What you will do:
Can you edit the records below so that every "Д-95К" becomes "Д-100К", with nothing else altered?
━━ Material supplied
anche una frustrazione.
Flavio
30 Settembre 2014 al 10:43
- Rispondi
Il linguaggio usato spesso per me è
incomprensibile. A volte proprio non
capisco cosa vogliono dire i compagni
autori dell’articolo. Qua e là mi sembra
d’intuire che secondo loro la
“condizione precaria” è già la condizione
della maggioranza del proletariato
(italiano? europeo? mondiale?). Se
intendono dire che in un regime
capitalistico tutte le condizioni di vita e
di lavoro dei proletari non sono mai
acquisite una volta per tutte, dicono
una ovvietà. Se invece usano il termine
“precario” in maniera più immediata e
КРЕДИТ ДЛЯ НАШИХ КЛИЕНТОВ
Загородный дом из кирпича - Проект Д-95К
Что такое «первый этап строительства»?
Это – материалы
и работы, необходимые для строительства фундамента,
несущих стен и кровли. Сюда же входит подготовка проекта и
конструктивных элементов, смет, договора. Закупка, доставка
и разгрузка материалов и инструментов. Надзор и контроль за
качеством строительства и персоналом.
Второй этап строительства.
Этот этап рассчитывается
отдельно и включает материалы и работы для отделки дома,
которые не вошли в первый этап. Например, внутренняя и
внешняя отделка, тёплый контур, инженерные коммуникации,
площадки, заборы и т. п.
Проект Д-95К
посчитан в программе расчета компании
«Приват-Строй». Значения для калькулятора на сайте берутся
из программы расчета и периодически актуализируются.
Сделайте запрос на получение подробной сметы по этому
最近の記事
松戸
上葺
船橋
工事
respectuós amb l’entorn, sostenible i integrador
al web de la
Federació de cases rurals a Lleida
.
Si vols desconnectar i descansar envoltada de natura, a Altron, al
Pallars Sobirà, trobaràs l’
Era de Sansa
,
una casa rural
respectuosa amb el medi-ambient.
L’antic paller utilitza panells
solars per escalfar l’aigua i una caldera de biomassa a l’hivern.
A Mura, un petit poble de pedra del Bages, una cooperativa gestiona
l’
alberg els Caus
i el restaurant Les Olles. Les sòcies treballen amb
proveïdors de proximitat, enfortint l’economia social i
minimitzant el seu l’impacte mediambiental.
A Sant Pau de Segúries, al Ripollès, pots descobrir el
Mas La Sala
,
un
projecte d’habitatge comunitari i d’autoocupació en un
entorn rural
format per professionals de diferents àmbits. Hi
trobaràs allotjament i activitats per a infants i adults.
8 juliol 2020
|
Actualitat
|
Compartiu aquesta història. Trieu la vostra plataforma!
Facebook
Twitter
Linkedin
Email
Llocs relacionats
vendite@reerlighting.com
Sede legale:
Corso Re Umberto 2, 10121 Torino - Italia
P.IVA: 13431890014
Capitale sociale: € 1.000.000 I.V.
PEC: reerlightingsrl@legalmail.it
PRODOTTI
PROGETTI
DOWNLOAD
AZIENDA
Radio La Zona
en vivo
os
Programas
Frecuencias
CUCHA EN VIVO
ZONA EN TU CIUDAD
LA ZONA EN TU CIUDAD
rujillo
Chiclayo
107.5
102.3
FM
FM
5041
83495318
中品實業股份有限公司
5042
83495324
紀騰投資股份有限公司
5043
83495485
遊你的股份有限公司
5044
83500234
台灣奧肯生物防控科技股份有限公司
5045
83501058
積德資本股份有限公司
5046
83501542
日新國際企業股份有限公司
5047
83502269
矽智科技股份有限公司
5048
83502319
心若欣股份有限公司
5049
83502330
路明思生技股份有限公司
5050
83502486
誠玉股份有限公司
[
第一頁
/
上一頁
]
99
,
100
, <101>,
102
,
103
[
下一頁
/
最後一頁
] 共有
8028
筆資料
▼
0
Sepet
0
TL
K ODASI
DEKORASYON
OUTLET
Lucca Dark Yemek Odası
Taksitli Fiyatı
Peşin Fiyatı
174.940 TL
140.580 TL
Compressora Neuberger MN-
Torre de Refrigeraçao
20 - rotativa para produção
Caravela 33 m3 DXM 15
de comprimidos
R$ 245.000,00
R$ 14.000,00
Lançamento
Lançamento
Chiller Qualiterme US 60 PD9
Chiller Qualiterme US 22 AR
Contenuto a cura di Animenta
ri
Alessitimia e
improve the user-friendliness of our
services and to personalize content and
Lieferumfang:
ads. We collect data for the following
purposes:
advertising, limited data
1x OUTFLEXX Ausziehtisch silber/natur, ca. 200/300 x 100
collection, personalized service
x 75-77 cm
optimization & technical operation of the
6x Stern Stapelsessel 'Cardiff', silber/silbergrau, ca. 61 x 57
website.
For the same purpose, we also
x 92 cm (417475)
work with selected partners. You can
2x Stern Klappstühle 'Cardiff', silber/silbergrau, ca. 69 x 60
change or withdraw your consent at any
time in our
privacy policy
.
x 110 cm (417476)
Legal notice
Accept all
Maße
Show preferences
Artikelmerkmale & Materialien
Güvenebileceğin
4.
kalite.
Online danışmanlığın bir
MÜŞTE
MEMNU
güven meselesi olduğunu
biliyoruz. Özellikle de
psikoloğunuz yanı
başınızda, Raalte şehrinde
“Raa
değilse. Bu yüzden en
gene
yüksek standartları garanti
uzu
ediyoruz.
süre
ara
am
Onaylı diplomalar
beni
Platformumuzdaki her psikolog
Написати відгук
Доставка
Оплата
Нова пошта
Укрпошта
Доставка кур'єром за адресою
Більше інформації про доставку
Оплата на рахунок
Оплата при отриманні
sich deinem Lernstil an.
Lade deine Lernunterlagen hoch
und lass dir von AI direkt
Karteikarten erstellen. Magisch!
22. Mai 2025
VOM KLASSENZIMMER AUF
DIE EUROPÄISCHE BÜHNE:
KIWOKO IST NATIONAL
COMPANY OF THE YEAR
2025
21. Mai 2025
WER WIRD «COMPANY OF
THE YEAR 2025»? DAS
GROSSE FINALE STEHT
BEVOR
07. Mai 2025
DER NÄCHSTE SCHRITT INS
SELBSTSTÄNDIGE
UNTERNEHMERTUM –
━━━━
Written response:
anche una frustrazione.
Flavio
30 Settembre 2014 al 10:43
- Rispondi
Il linguaggio usato spesso per me è
incomprensibile. A volte proprio non
capisco cosa vogliono dire i compagni
autori dell’articolo. Qua e là mi sembra
d’intuire che secondo loro la
“condizione precaria” è già la condizione
della maggioranza del proletariato
(italiano? europeo? mondiale?). Se
intendono dire che in un regime
capitalistico tutte le condizioni di vita e
di lavoro dei proletari non sono mai
acquisite una volta per tutte, dicono
una ovvietà. Se invece usano il termine
“precario” in maniera più immediata e
КРЕДИТ ДЛЯ НАШИХ КЛИЕНТОВ
Загородный дом из кирпича - Проект Д-100К
Что такое «первый этап строительства»?
Это – материалы
и работы, необходимые для строительства фундамента,
несущих стен и кровли. Сюда же входит подготовка проекта и
конструктивных элементов, смет, договора. Закупка, доставка
и разгрузка материалов и инструментов. Надзор и контроль за
качеством строительства и персоналом.
Второй этап строительства.
Этот этап рассчитывается
отдельно и включает материалы и работы для отделки дома,
которые не вошли в первый этап. Например, внутренняя и
внешняя отделка, тёплый контур, инженерные коммуникации,
площадки, заборы и т. п.
Проект Д-100К
посчитан в программе расчета компании
«Приват-Строй». Значения для калькулятора на сайте берутся
из программы расчета и периодически актуализируются.
Сделайте запрос на получение подробной сметы по этому
最近の記事
松戸
上葺
船橋
工事
respectuós amb l’entorn, sostenible i integrador
al web de la
Federació de cases rurals a Lleida
.
Si vols desconnectar i descansar envoltada de natura, a Altron, al
Pallars Sobirà, trobaràs l’
Era de Sansa
,
una casa rural
respectuosa amb el medi-ambient.
L’antic paller utilitza panells
solars per escalfar l’aigua i una caldera de biomassa a l’hivern.
A Mura, un petit poble de pedra del Bages, una cooperativa gestiona
l’
alberg els Caus
i el restaurant Les Olles. Les sòcies treballen amb
proveïdors de proximitat, enfortint l’economia social i
minimitzant el seu l’impacte mediambiental.
A Sant Pau de Segúries, al Ripollès, pots descobrir el
Mas La Sala
,
un
projecte d’habitatge comunitari i d’autoocupació en un
entorn rural
format per professionals de diferents àmbits. Hi
trobaràs allotjament i activitats per a infants i adults.
8 juliol 2020
|
Actualitat
|
Compartiu aquesta història. Trieu la vostra plataforma!
Facebook
Twitter
Linkedin
Email
Llocs relacionats
vendite@reerlighting.com
Sede legale:
Corso Re Umberto 2, 10121 Torino - Italia
P.IVA: 13431890014
Capitale sociale: € 1.000.000 I.V.
PEC: reerlightingsrl@legalmail.it
PRODOTTI
PROGETTI
DOWNLOAD
AZIENDA
Radio La Zona
en vivo
os
Programas
Frecuencias
CUCHA EN VIVO
ZONA EN TU CIUDAD
LA ZONA EN TU CIUDAD
rujillo
Chiclayo
107.5
102.3
FM
FM
5041
83495318
中品實業股份有限公司
5042
83495324
紀騰投資股份有限公司
5043
83495485
遊你的股份有限公司
5044
83500234
台灣奧肯生物防控科技股份有限公司
5045
83501058
積德資本股份有限公司
5046
83501542
日新國際企業股份有限公司
5047
83502269
矽智科技股份有限公司
5048
83502319
心若欣股份有限公司
5049
83502330
路明思生技股份有限公司
5050
83502486
誠玉股份有限公司
[
第一頁
/
上一頁
]
99
,
100
, <101>,
102
,
103
[
下一頁
/
最後一頁
] 共有
8028
筆資料
▼
0
Sepet
0
TL
K ODASI
DEKORASYON
OUTLET
Lucca Dark Yemek Odası
Taksitli Fiyatı
Peşin Fiyatı
174.940 TL
140.580 TL
Compressora Neuberger MN-
Torre de Refrigeraçao
20 - rotativa para produção
Caravela 33 m3 DXM 15
de comprimidos
R$ 245.000,00
R$ 14.000,00
Lançamento
Lançamento
Chiller Qualiterme US 60 PD9
Chiller Qualiterme US 22 AR
Contenuto a cura di Animenta
ri
Alessitimia e
improve the user-friendliness of our
services and to personalize content and
Lieferumfang:
ads. We collect data for the following
purposes:
advertising, limited data
1x OUTFLEXX Ausziehtisch silber/natur, ca. 200/300 x 100
collection, personalized service
x 75-77 cm
optimization & technical operation of the
6x Stern Stapelsessel 'Cardiff', silber/silbergrau, ca. 61 x 57
website.
For the same purpose, we also
x 92 cm (417475)
work with selected partners. You can
2x Stern Klappstühle 'Cardiff', silber/silbergrau, ca. 69 x 60
change or withdraw your consent at any
time in our
privacy policy
.
x 110 cm (417476)
Legal notice
Accept all
Maße
Show preferences
Artikelmerkmale & Materialien
Güvenebileceğin
4.
kalite.
Online danışmanlığın bir
MÜŞTE
MEMNU
güven meselesi olduğunu
biliyoruz. Özellikle de
psikoloğunuz yanı
başınızda, Raalte şehrinde
“Raa
değilse. Bu yüzden en
gene
yüksek standartları garanti
uzu
ediyoruz.
süre
ara
am
Onaylı diplomalar
beni
Platformumuzdaki her psikolog
Написати відгук
Доставка
Оплата
Нова пошта
Укрпошта
Доставка кур'єром за адресою
Більше інформації про доставку
Оплата на рахунок
Оплата при отриманні
sich deinem Lernstil an.
Lade deine Lernunterlagen hoch
und lass dir von AI direkt
Karteikarten erstellen. Magisch!
22. Mai 2025
VOM KLASSENZIMMER AUF
DIE EUROPÄISCHE BÜHNE:
KIWOKO IST NATIONAL
COMPANY OF THE YEAR
2025
21. Mai 2025
WER WIRD «COMPANY OF
THE YEAR 2025»? DAS
GROSSE FINALE STEHT
BEVOR
07. Mai 2025
DER NÄCHSTE SCHRITT INS
SELBSTSTÄNDIGE
UNTERNEHMERTUM –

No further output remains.